Materials and Methods
A retrospective review was carried out on 40 patients who had undergone whole lumbosacral fusion. The adjacent segment changes were evaluated by the radiological findings including intervertebral space narrowing, traction spur, endplate sclerosis and vacuum phenomenon. The clinical results were evaluated using a visual analogue scale (VAS) and Oswestry disability index (ODI).
Results
The mean age was 63.8 years and the mean follow-up period was 41.7 months. At the last follow-up, adjacent segment changes were observed in 12 cases of intervertebral space narrowing, 15 cases of traction spur, 20 cases of endplate sclerosis and 8 cases of vacuum phenomenon.
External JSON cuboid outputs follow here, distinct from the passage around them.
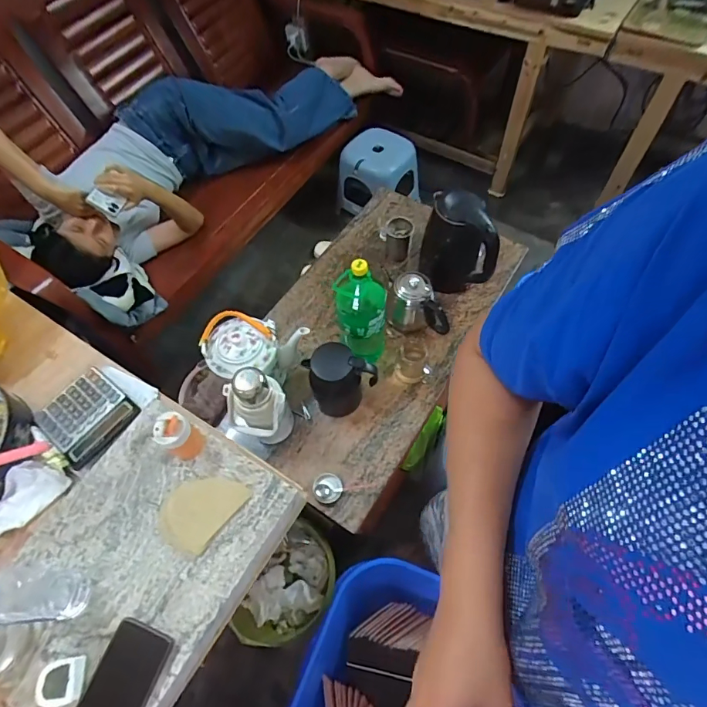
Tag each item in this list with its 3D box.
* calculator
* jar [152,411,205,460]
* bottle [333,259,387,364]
[{"bbox_3d":[-0.468,0.105,0.752,0.168,0.031,0.131,34,68,19],"label":"calculator"},{"bbox_3d":[-0.261,0.126,0.650,0.050,0.085,0.049,-1,61,2],"label":"jar"},{"bbox_3d":[0.022,-0.064,0.935,0.113,0.335,0.095,-1,61,2],"label":"bottle"}]

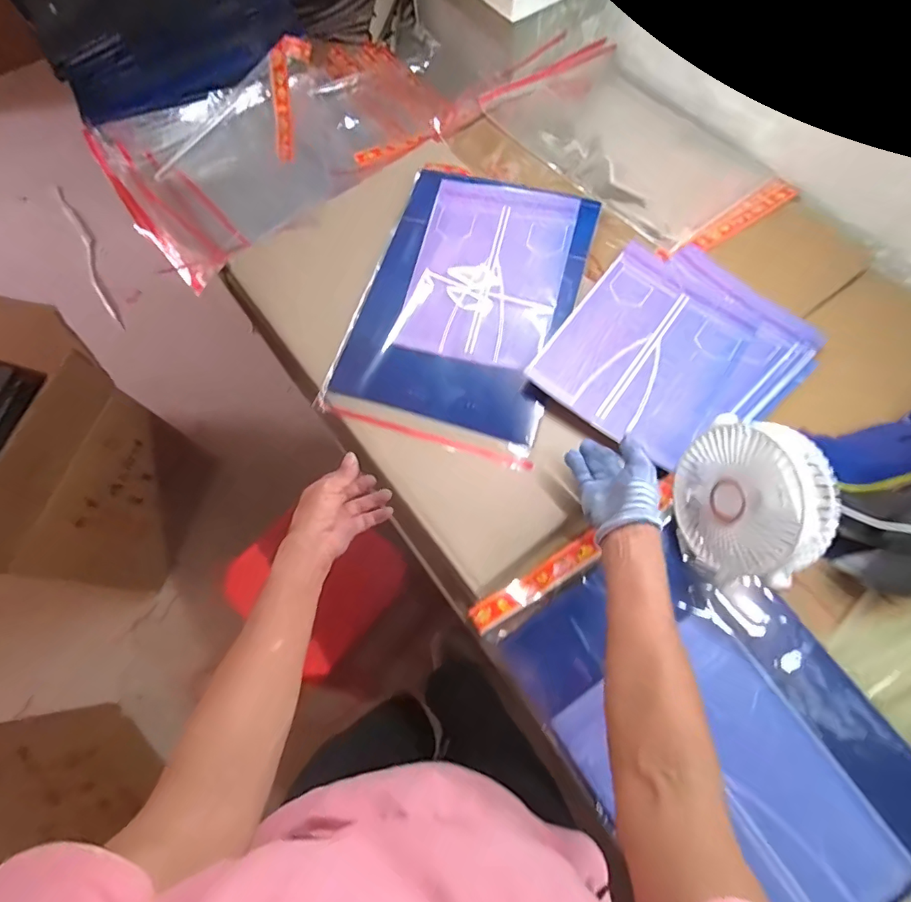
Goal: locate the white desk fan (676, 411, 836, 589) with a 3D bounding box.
[{"bbox_3d":[0.295,0.048,0.479,0.075,0.150,0.145,1,111,-20],"label":"white desk fan"}]

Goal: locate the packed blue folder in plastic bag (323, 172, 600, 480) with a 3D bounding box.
[{"bbox_3d":[0.017,-0.212,0.671,0.283,0.025,0.425,16,71,8],"label":"packed blue folder in plastic bag"}]

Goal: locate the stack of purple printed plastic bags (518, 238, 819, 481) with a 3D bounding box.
[{"bbox_3d":[0.295,-0.134,0.637,0.275,0.041,0.333,39,75,15],"label":"stack of purple printed plastic bags"}]

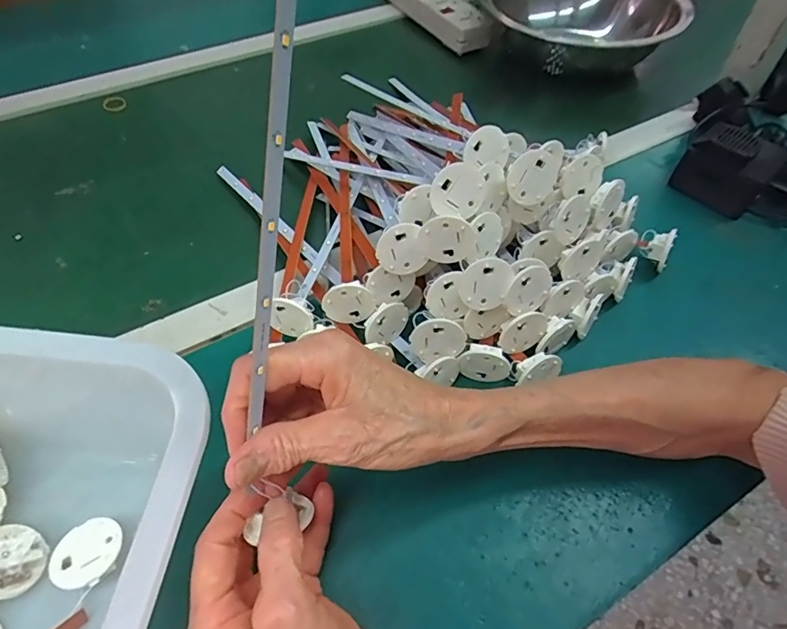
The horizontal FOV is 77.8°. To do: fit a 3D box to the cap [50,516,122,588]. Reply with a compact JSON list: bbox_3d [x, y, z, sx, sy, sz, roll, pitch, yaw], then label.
[{"bbox_3d":[-0.177,0.139,0.284,0.039,0.013,0.036,-5,53,-3],"label":"cap"}]

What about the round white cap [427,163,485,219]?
[{"bbox_3d":[0.043,-0.082,0.326,0.036,0.035,0.004,2,25,-10],"label":"round white cap"}]

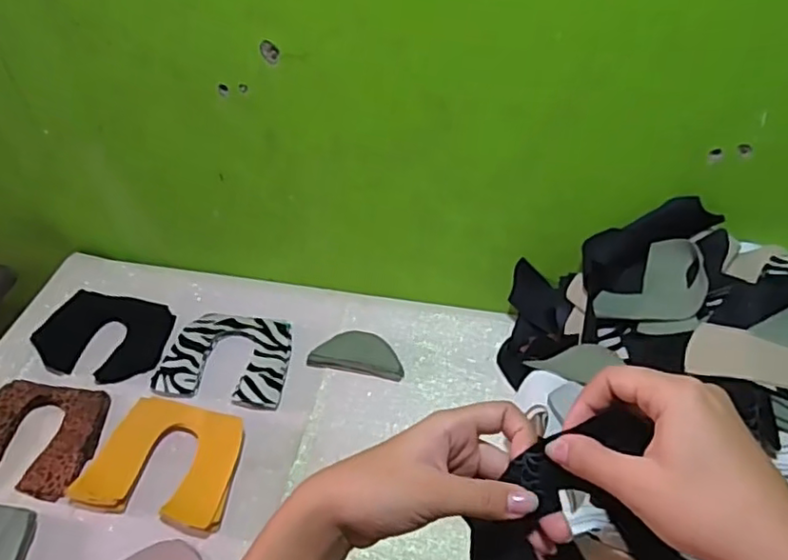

In the clinical results, the VAS was improved to 4.0 points from 7.6 points, and the ODI improved to 43.9% from 86.0%. There were no revision cases due to adjacent segment problems.
Conclusion
Whole lumbosacral fusion in spinal stenosis with degenerative lumbar scoliosis was concomitant with some adjacent segment problems, but presented favorable outcomes. For the prevention of junctional problem, caution should be taken when extending the fusion level to the proximal level in whole lumbosacral fusion.